本文:

第1四半期第2四半期第3四半期第4四半期

No.1
件名 【風力】自家用発電所 逆変換装置破損事故
発生年月 平成28年7月
事故発生電気工作物 逆変換装置
事故の概要
  • 風車レベルトリップエラーが発生し、1号機及び2号機が停止。
  • 調査の結果、2号機コンバーター盤内に焼損箇所を発見し、逆変換装置の損傷事故と判断。
  • 事故原因 設備不備(製作不完全)
  • フィルタ回路配線破断について、風車発電運転時における電流測定から主回路ケーブルの許容電流を超過して使用した結果、ケーブル発熱し、被覆が破断したものと推定。
  • IGBTユニット破損について、フィルタ回路配線が破断したことにより直近の系統側のIGBTユニット端子短絡が発生し、DCヒューズ溶断及びIGBTユニット破損に至ったと推定。
  • 再発防止対策
  • 仮対策として系統側フィルタ回路の配線を22mmΦから60mmΦに取替。
  • 恒久対策として、各相38mmΦ配線2並列に変更等を実施。
  • コンバーター盤定期点検時に電流、温度の測定を追加。

演習データ:
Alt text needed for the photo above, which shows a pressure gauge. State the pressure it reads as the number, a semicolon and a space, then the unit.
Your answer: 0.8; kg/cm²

---

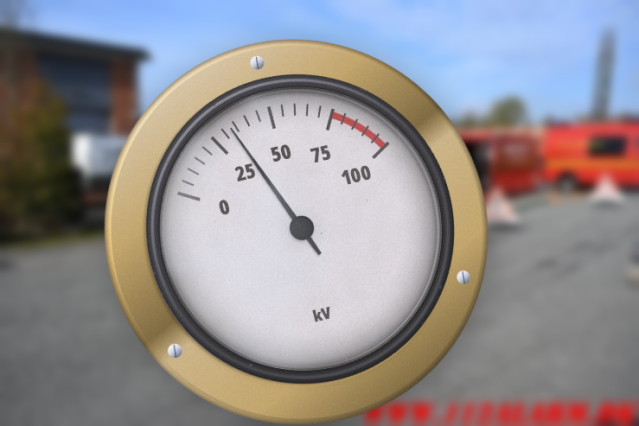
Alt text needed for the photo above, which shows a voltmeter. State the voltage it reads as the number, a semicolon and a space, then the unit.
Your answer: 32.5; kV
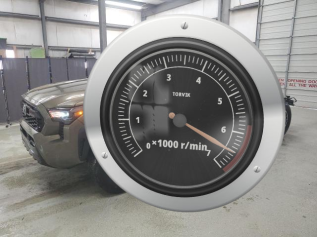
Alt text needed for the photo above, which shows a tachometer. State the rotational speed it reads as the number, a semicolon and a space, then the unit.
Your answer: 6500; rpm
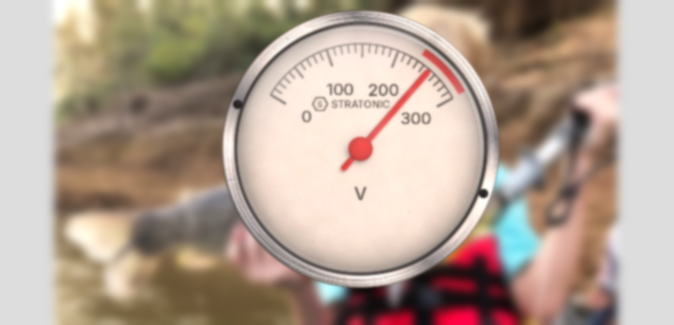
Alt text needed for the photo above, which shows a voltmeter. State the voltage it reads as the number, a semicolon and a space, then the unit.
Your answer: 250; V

課題: 本文によると、仮対策として系統側フィルタ回路の配線は何mmΦから何mmΦに取り替えられたか答えてください。 記録はここでは使わない。

解答: 22mmΦから60mmΦに取り替えられた。